Updated: May 5, 2019

This week, the Commerce Department reported that the U.S. economy grew at an annual rate of 3.2% in the first quarter, after a subpar finish to 2018. And, today's private payroll numbers zoomed past the estimates of even the most optimistic analysts. These numbers are impressive. Consider that, just a few weeks ago, analysts were predicting a slump in GDP growth to just 2% or less.

This week, BlackRock Chief Executive Larry Fink and Nuveen Chief Equity Strategist Bob Doll joined the chorus of bulls, suggesting that the economy had still more growth in it. And, even the Democrats and Republicans found common ground – albeit on spending $2 trillion more that we don’t have. 

Economic growth in the United States has accelerated for twelve quarters as we take out new highs on the stock market. Remarkably, with the Federal Reserve continuing to err on the side of easy money, it is likely that sufficient liquidity remains in the financial system to support higher stock prices still.

An economy that chugs along and a market that plods higher can only be good for the nation’s more than 5,000 credit unions and its more than 100 million CU members.

2.      CUs Continue to Attract Assets and Members

Today, credit unions only occupy a small slice of the overall market, accounting for less than 10 percent of household transaction accounts. CUs do, however, provide a reliable source of credit to local communities in good times and bad.
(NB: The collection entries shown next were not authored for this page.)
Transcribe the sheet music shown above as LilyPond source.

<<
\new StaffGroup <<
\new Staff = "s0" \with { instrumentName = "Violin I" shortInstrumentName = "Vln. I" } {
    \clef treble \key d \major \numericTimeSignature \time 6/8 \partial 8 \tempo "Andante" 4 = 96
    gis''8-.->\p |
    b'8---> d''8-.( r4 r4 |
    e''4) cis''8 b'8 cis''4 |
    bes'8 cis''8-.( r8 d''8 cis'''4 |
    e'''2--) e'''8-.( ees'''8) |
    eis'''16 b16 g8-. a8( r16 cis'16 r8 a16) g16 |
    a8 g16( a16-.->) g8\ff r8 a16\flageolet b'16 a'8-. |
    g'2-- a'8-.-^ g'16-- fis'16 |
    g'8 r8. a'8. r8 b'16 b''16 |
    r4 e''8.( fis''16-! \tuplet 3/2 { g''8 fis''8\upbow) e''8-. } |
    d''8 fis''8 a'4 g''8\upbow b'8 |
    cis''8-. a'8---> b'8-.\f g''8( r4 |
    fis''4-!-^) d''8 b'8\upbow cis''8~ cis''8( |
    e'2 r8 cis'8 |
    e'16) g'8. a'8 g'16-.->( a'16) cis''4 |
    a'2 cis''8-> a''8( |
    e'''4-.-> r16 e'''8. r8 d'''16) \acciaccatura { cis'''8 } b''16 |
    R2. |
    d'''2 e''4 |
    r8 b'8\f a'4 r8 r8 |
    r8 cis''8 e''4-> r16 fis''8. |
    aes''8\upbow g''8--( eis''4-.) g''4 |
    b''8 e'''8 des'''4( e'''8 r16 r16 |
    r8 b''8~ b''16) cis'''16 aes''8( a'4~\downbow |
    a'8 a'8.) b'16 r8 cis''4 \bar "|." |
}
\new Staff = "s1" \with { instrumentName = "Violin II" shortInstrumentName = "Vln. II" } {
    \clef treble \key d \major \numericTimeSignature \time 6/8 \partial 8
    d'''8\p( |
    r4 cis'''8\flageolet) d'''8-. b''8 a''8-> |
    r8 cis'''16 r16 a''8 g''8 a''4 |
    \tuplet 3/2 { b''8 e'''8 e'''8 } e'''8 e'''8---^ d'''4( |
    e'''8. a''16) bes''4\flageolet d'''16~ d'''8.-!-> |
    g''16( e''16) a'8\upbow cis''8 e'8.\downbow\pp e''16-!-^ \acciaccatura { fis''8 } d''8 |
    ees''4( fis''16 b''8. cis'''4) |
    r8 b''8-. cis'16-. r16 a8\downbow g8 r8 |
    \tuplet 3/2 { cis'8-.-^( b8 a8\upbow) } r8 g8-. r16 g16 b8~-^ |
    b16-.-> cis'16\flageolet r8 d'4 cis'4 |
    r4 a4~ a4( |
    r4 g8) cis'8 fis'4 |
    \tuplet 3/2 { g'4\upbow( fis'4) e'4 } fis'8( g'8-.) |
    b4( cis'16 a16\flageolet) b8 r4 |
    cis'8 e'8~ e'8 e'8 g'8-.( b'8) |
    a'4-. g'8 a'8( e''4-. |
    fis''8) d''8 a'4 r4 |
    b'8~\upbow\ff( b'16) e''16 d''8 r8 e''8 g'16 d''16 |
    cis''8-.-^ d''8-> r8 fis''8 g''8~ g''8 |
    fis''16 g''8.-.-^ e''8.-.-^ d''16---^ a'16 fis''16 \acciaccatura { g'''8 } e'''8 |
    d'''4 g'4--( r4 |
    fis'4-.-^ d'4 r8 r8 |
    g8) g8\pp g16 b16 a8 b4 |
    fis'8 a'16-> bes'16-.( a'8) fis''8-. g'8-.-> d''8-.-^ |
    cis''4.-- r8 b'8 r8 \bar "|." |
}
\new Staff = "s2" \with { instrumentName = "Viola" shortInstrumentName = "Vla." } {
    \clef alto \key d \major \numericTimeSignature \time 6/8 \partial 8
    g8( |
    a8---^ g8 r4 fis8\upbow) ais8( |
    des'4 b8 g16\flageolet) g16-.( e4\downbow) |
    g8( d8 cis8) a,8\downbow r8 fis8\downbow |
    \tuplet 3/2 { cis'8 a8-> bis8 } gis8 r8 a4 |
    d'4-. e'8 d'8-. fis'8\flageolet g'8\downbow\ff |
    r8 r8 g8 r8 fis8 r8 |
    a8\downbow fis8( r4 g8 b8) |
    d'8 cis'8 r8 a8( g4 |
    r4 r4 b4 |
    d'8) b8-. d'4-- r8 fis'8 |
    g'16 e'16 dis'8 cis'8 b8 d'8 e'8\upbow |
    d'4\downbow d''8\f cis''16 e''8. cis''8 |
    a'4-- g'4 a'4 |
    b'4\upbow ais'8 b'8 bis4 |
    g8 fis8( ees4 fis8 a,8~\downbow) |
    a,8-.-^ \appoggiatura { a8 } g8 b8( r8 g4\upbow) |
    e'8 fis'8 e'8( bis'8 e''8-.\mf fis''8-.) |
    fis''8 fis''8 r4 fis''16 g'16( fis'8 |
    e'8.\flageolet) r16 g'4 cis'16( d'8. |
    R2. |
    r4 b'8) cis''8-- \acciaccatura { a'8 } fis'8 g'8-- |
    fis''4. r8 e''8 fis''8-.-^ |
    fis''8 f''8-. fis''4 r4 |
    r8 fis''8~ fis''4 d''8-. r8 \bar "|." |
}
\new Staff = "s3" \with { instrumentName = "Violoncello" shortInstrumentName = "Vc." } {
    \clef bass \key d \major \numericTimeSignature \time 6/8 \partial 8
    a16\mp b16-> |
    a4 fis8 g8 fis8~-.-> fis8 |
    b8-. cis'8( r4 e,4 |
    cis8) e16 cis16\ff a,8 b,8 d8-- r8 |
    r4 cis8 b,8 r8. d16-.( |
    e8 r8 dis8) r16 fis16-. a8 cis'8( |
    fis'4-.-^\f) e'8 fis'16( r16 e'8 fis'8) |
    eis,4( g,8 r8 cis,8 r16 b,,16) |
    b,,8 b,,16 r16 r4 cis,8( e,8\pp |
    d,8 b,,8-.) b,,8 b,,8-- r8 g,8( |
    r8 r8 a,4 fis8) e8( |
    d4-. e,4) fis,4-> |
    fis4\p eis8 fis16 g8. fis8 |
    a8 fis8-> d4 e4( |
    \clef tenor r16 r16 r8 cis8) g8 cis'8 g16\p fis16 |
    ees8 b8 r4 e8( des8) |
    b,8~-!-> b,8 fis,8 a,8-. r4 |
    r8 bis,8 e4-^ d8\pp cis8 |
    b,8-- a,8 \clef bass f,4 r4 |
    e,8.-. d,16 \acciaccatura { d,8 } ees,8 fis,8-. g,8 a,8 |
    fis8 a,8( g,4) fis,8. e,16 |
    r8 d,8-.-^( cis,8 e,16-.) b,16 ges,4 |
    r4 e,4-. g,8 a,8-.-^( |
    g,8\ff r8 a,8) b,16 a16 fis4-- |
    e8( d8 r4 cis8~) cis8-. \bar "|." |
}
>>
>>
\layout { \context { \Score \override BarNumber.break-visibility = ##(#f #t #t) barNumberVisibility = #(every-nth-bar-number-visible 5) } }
Credit unions are growing. Their 114 million members represent a 4.3 percent increase over last year. Rapid membership growth in recent years has been consistent across most age groups, as CUs continue to offer financial products with superior rates to banks. And, the satisfaction of credit union members consistently outruns that of bank customers.

Today, total assets in federally insured credit unions stand at $1.45 trillion, up $75 billion in just the last year. Total loans outstanding at CUs now top $1.0 trillion, with the average outstanding loan balance at $15,300, up $494, or 3.3 percent, from a year ago.

In fairness, credit union members have lower income than bank customers and tend to be more vulnerable financially. And, while the industry continues to grow and strengthen, it does face some regulatory headwinds.

3.      CUs Are Innovating

Credit unions are embracing technological innovation like never before. No longer content to just keep the ball inbounds, credit union branches have abandoned the days of cheap coffee and donuts. Instead, CU spaces are vibrant, free flowing and open. Members are treated to a more educated and well trained salesforce, a suite of complimentary products and the introduction of technology to enhance the member experience. The distance between most tellers and members is no longer measured by glass or over a counter. It’s a far more intimate environment where ITMs, mobile apps and a slew of other technological tools are routinely made available. 

The trend toward technology will only accelerate in the coming years. As digital interactions continue to grow, members will become more and more comfortable with self-service options for more complex transactions. This trend will reward those who have done the difficult work of investing in a frictionless member experience.

4.      Trust


The founder of Under Armour once quipped that “trust is built in drops and lost in buckets.” Consumers’ trust wavered with big banks and financial institutions when the crisis and its related mortgage stress hit their pocketbooks. Credit unions have always differentiated themselves by their member ownership and the deeply rooted culture of loyalty and local caring. The emphasis on local markets and personal engagements with members, coupled with the tradition of lower fees and higher interest rates on deposits, has equated to a well-earned level of trust between CUs and their members – a trust that is the envy of many other industries.